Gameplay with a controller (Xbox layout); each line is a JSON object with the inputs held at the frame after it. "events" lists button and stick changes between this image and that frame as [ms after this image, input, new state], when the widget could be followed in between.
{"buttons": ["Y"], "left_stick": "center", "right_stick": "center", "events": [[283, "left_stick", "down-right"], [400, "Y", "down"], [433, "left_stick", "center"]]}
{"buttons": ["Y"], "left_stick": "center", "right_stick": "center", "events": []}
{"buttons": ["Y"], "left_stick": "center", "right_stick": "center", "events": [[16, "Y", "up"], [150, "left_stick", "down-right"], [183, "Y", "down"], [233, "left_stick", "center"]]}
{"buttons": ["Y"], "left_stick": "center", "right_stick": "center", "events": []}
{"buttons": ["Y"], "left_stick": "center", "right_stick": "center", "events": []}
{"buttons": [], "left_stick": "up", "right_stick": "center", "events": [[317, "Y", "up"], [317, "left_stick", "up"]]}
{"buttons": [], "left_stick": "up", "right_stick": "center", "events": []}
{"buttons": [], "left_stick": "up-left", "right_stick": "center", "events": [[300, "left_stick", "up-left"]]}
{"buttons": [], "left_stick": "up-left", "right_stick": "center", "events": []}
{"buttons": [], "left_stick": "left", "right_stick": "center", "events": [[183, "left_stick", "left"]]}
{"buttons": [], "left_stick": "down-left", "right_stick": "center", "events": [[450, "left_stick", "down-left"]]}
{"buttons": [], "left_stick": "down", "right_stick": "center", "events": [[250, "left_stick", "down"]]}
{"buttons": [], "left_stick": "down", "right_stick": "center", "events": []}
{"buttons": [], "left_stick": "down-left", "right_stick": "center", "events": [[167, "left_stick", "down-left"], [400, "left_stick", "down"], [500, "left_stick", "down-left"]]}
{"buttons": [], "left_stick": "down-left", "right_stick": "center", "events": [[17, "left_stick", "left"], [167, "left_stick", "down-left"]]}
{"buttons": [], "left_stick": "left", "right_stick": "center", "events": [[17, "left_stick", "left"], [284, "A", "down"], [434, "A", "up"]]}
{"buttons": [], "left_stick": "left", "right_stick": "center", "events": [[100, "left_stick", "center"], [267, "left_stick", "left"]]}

TASK DETAILS: Each record must be reproduced exactly, with nothing missing.

TASK RESULT:
Gameplay with a controller (Xbox layout); each line is a JSON object with the inputs held at the frame after it. "events" lists button and stick changes between this image and that frame as [ms after this image, input, new state], when the widget could be followed in between.
{"buttons": ["Y"], "left_stick": "center", "right_stick": "center", "events": [[283, "left_stick", "down-right"], [400, "Y", "down"], [433, "left_stick", "center"]]}
{"buttons": ["Y"], "left_stick": "center", "right_stick": "center", "events": []}
{"buttons": ["Y"], "left_stick": "center", "right_stick": "center", "events": [[16, "Y", "up"], [150, "left_stick", "down-right"], [183, "Y", "down"], [233, "left_stick", "center"]]}
{"buttons": ["Y"], "left_stick": "center", "right_stick": "center", "events": []}
{"buttons": ["Y"], "left_stick": "center", "right_stick": "center", "events": []}
{"buttons": [], "left_stick": "up", "right_stick": "center", "events": [[317, "Y", "up"], [317, "left_stick", "up"]]}
{"buttons": [], "left_stick": "up", "right_stick": "center", "events": []}
{"buttons": [], "left_stick": "up-left", "right_stick": "center", "events": [[300, "left_stick", "up-left"]]}
{"buttons": [], "left_stick": "up-left", "right_stick": "center", "events": []}
{"buttons": [], "left_stick": "left", "right_stick": "center", "events": [[183, "left_stick", "left"]]}
{"buttons": [], "left_stick": "down-left", "right_stick": "center", "events": [[450, "left_stick", "down-left"]]}
{"buttons": [], "left_stick": "down", "right_stick": "center", "events": [[250, "left_stick", "down"]]}
{"buttons": [], "left_stick": "down", "right_stick": "center", "events": []}
{"buttons": [], "left_stick": "down-left", "right_stick": "center", "events": [[167, "left_stick", "down-left"], [400, "left_stick", "down"], [500, "left_stick", "down-left"]]}
{"buttons": [], "left_stick": "down-left", "right_stick": "center", "events": [[17, "left_stick", "left"], [167, "left_stick", "down-left"]]}
{"buttons": [], "left_stick": "left", "right_stick": "center", "events": [[17, "left_stick", "left"], [284, "A", "down"], [434, "A", "up"]]}
{"buttons": [], "left_stick": "left", "right_stick": "center", "events": [[100, "left_stick", "center"], [267, "left_stick", "left"]]}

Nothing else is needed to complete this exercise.